- Education: Mitchell High School
- Alma mater: Pennsylvania State University
- Occupation: Gymnastics coach
- Known for: National Team Coach, Master of Sport, High Performance Team co-ordinator for the United States women's national gymnastics team (2018–2021)
- Spouse: Lori Bresciani Forster

= Tom Forster (coach) =

American gymnastics coach

Tom Forster is an American gymnastics coach, entrepreneur, and former gymnast. After Valeri Liukin resigned from the role in February 2018, USA Gymnastics named Forster as the high performance team coordinator for the United States women's national gymnastics team in July 2018 but he later resigned in December 2021. Prior to his position at USA Gymnastics, he found acclaim as a gymnastics coach on the national elite gymnastics circuit after founding and opening the Colorado Aerials Gymnastics facility in Colorado Springs, Colorado, in 1983— a club that has spawned many U.S. National team members and two Olympic Trials competitors.
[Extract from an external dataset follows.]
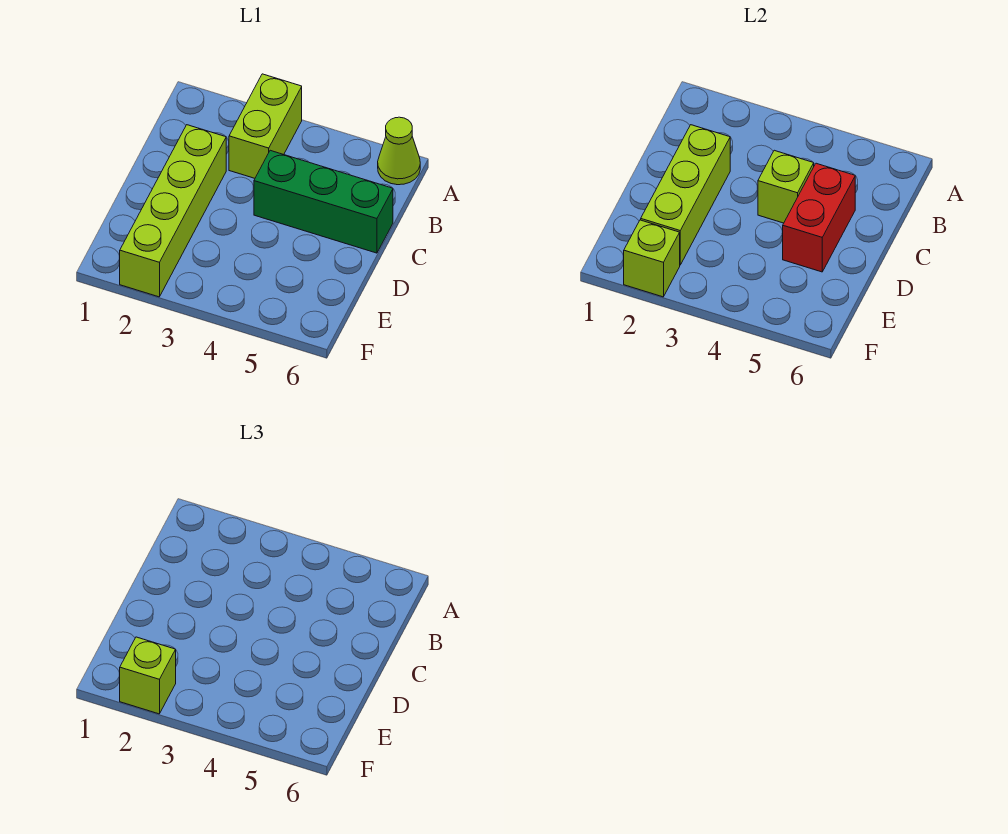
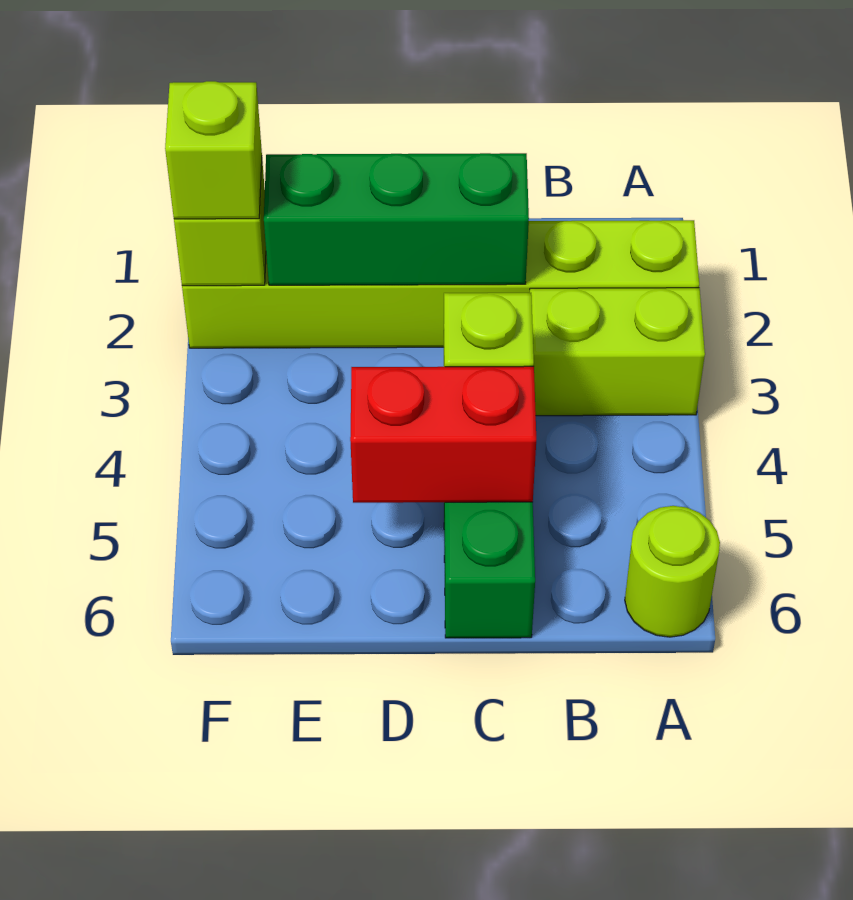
lime cone A6 level 1 -> lime round brick A6 level 1
lime brick C2:F2 level 1 -> lime brick A2:F2 level 1
lime brick C2:E2 level 2 -> green brick C2:E2 level 2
After widespread criticism from gymnasts, coaches, and gymnastics fans, he stepped down on December 9, 2021.

== Personal life ==
Forster graduated from Mitchell High School in Colorado Springs, and later Pennsylvania State University where he was a member of the Penn State Nittany Lions men's gymnastics team.

He is married to Lori Forster, with whom he founded Colorado Aerials in 1983. The facility was run by his family until June 2024.